As I think may already be clear to you, the isAuthenticated method is added to the req object by Passport.js.

For reasons that don't seem clear to anyone else, there doesn't seem to be any public-facing documentation for that method.

But you can find the implementation of req.isAuthenticated (also req.isUnauthenticated) in the source of passport's http/request.js.

The raw code is currently this:

req.isAuthenticated = function() {
  var property = 'user';
  if (this._passport && this._passport.instance) {
    property = this._passport.instance._userProperty || 'user';
  }
  
  return (this[property]) ? true : false;
};

(Lines 77-90 in the version request.js I looked at.)

As you can see this base implementation is essentially (1) figuring out what passport's userProperty is set to and (2) checking if req[userProperty] is "truthy".

(The userProperty value is another under-documented or possibly un-documented feature of Passport. You can probably just assume the value is user unless you've taken steps to make it something else.)

So effectively isAuthenticated should return true if req.user has been set to a non-null object and false if req.user is null or false or 0, etc.

As you probably know in the general case a passport strategy will set req.user to a map of attributes about the authenticated user as part of the req.login function (which is indirectly invoked by the passport.authenticate middleware). So in general after you invoke req.login or passport.authenticate you should expect req.user to be populated and hence for req.isAuthenticated to return true.

Since that's not happening my guess would be that one of these is happening.

1. The login function or authenticate middleware isn't actually being invoked when you expect it to be.

2. The function is being called but the authentication itself is failing (so isAuthenticated() === false is technically correct).

3. The authentication is successful but the profile information is not saved as req.user.

Inspecting the request object after a known log-in might make it obvious whether or not the user info is being stored, and if so, where.

Scanning the code you shared it looks like you are also expecting the user profile information to be found in req.user for your application, so if that's working at all I would expect req.isAuthenticated to work, but I'm not sure I fully grok your overall status.

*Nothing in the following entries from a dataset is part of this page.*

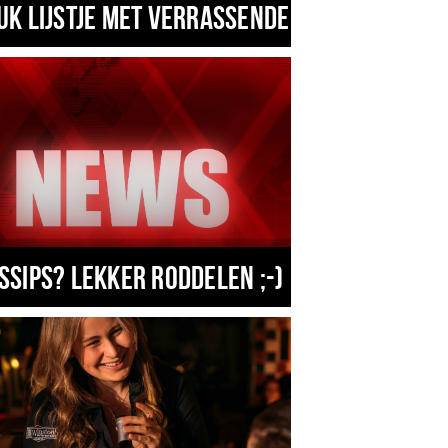
uk lijstje met verrassende zaken in eind
ssips? Lekker roddelen ;-)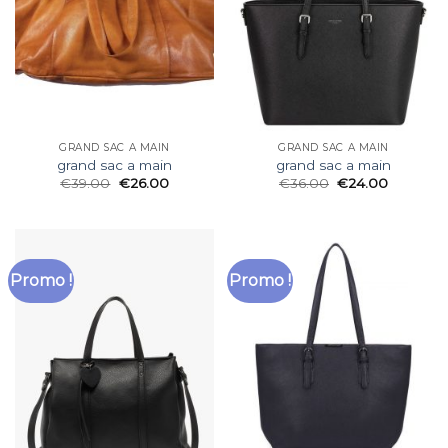
GRAND SAC A MAIN
GRAND SAC A MAIN
grand sac a main
grand sac a main
€
39.00
€
26.00
€
36.00
€
24.00
Promo !
Promo !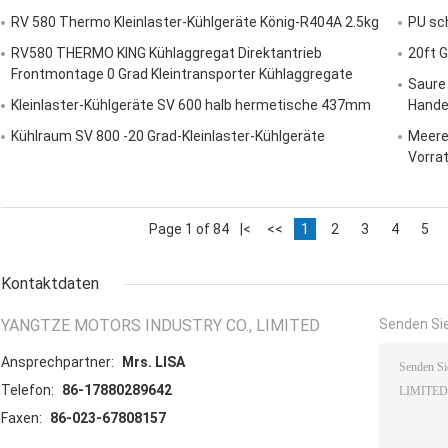
RV 580 Thermo Kleinlaster-Kühlgeräte König-R404A 2.5kg
PU sc
RV580 THERMO KING Kühlaggregat Direktantrieb
20ft G
Frontmontage 0 Grad Kleintransporter Kühlaggregate
Saure
Kleinlaster-Kühlgeräte SV 600 halb hermetische 437mm
Hande
Kühlraum SV 800 -20 Grad-Kleinlaster-Kühlgeräte
Meere
Vorra
Page 1 of 84
|<
<<
1
2
3
4
5
Kontaktdaten
YANGTZE MOTORS INDUSTRY CO., LIMITED
Senden Sie
Ansprechpartner:
Mrs. LISA
Telefon:
86-17880289642
Faxen:
86-023-67808157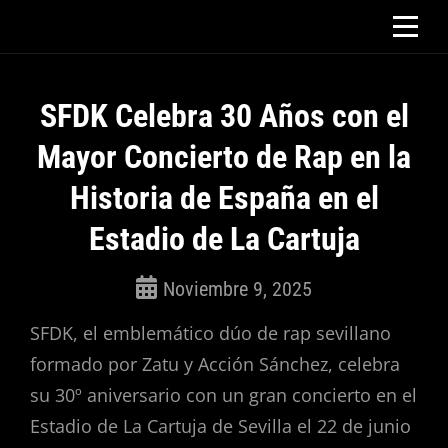
Saltar
al
contenido
SFDK Celebra 30 Años con el
Mayor Concierto de Rap en la
Historia de España en el
Estadio de La Cartuja
Noviembre 9, 2025
ROSEPAC
SFDK, el emblemático dúo de rap sevillano
(Isabella)
formado por Zatu y Acción Sánchez, celebra
su 30º aniversario con un gran concierto en el
Estadio de La Cartuja de Sevilla el 22 de junio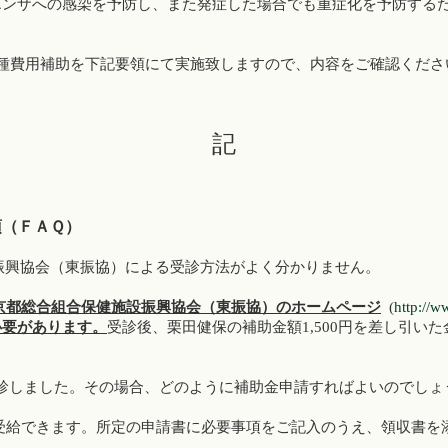
ンザへの感染を予防し、また発症した場合でも重症化を予防する
費用補助を下記要領にて実施致しますので、内容をご確認くださ
記
項（ＦＡＱ）
振興協会（東振協）による受診方法がよく分かりません。
京都総合組合保健施設振興協会（東振協）のホームページ
(
http://w
必要があります。
受診後、栗田健保の補助金額1,500円を差し引い
診しました。その場合、どのように補助金申請すればよいのでしょ
受給できます。所定の申請書に必要事項をご記入のうえ、領収書を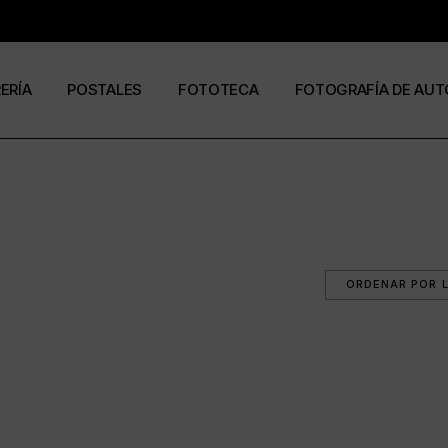
RERÍA
POSTALES
FOTOTECA
FOTOGRAFÍA DE AUT
s
os
José Ramón Cuesta
a
stas
Ramón Jiménez
álogos
Eduardo Urdangaray
0
6
ormato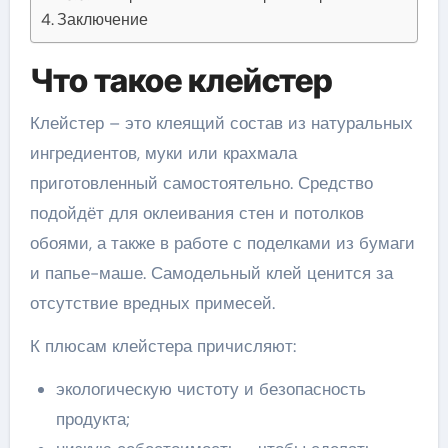
Заключение
Что такое клейстер
Клейстер – это клеящий состав из натуральных
ингредиентов, муки или крахмала
приготовленный самостоятельно. Средство
подойдёт для оклеивания стен и потолков
обоями, а также в работе с поделками из бумаги
и папье-маше. Самодельный клей ценится за
отсутствие вредных примесей.
К плюсам клейстера причисляют:
экологическую чистоту и безопасность
продукта;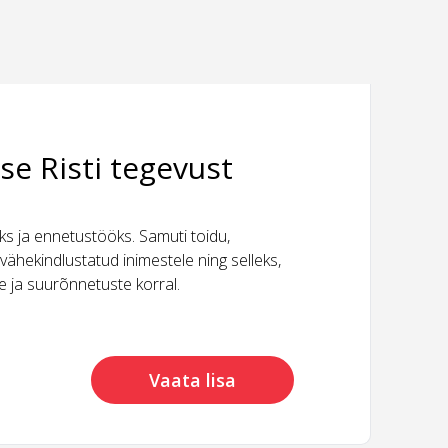
se Risti tegevust
 ja ennetustööks. Samuti toidu,
vähekindlustatud inimestele ning selleks,
ide ja suurõnnetuste korral.
Vaata lisa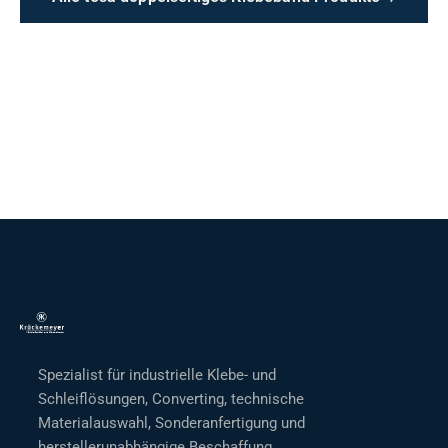
Spezialist für industrielle Klebe- und
Schleiflösungen, Converting, technische
Materialauswahl, Sonderanfertigung und
herstellerunabhängige Beschaffung.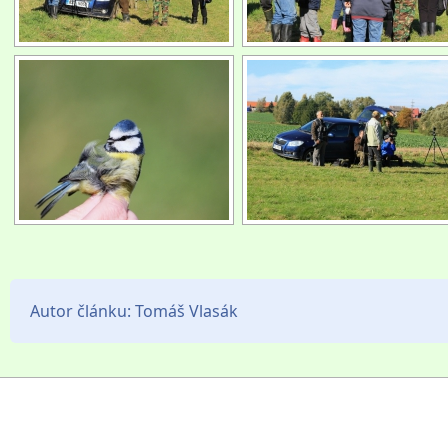
Autor článku:
Tomáš Vlasák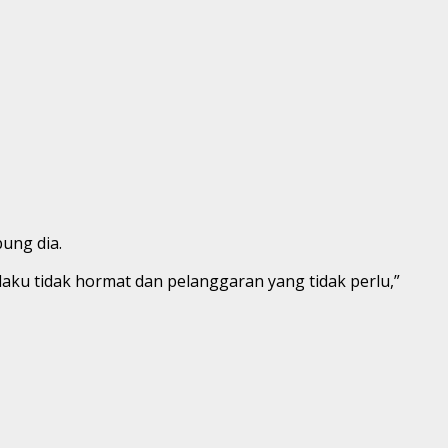
ung dia.
aku tidak hormat dan pelanggaran yang tidak perlu,”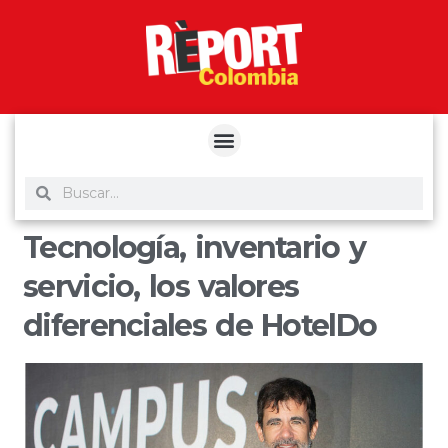
yuantoto
yuantoto
yuantoto
yuantoto
siaptoto
posjp33
siaptoto
Tecnología, inventario y
servicio, los valores
diferenciales de HotelDo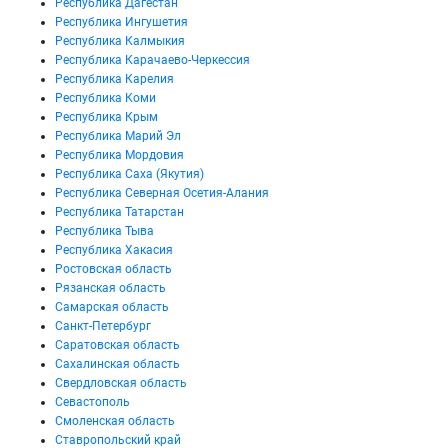
Республика Дагестан
Республика Ингушетия
Республика Калмыкия
Республика Карачаево-Черкессия
Республика Карелия
Республика Коми
Республика Крым
Республика Марий Эл
Республика Мордовия
Республика Саха (Якутия)
Республика Северная Осетия-Алания
Республика Татарстан
Республика Тыва
Республика Хакасия
Ростовская область
Рязанская область
Самарская область
Санкт-Петербург
Саратовская область
Сахалинская область
Свердловская область
Севастополь
Смоленская область
Ставропольский край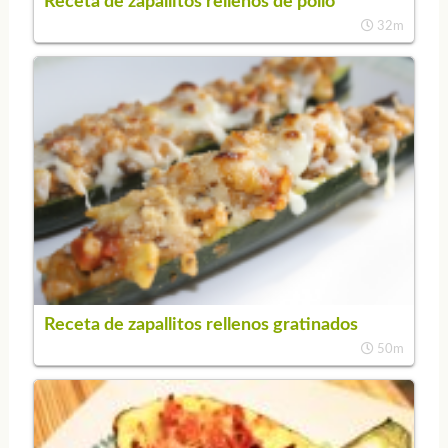
Receta de zapallitos rellenos de pollo
32m
Receta de zapallitos rellenos gratinados
50m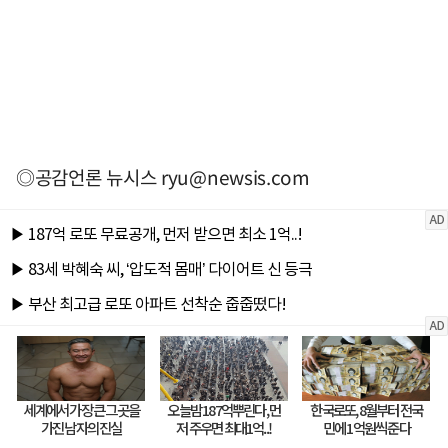
◎공감언론 뉴시스
ryu@newsis.com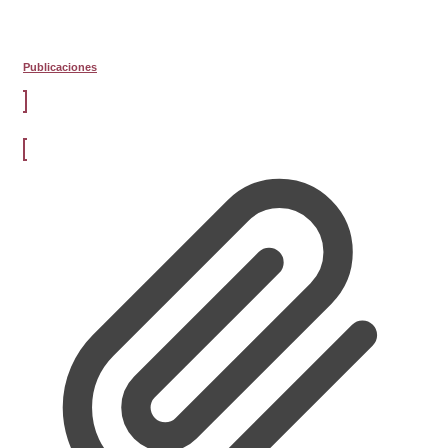
Publicaciones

I'm not familiar with password-ci-oidc in particular (and while I see the module on npm it doesn't look like the raw source code is publicly available), but you might want to dig to check whether req.user is the userProperty it is using and/or whether it's populating a user-object at all.

In particular the skipUserProfile: true bit in your strategy configuration jumps out at me. Is it possible that you're actually telling the strategy middleware not to populate req.user?

Independent of your original question, the other thing to note is that req.isAuthenticated() isn't doing much more than req.user ? true : false so if you have a more reliable way to validate that the user is authenticated it maybe sufficient to just use that instead (or to monkey-patch req.isAuthenticated to use your logic instead of the default behavior). It doesn't seem like it's doing much more than that anyway.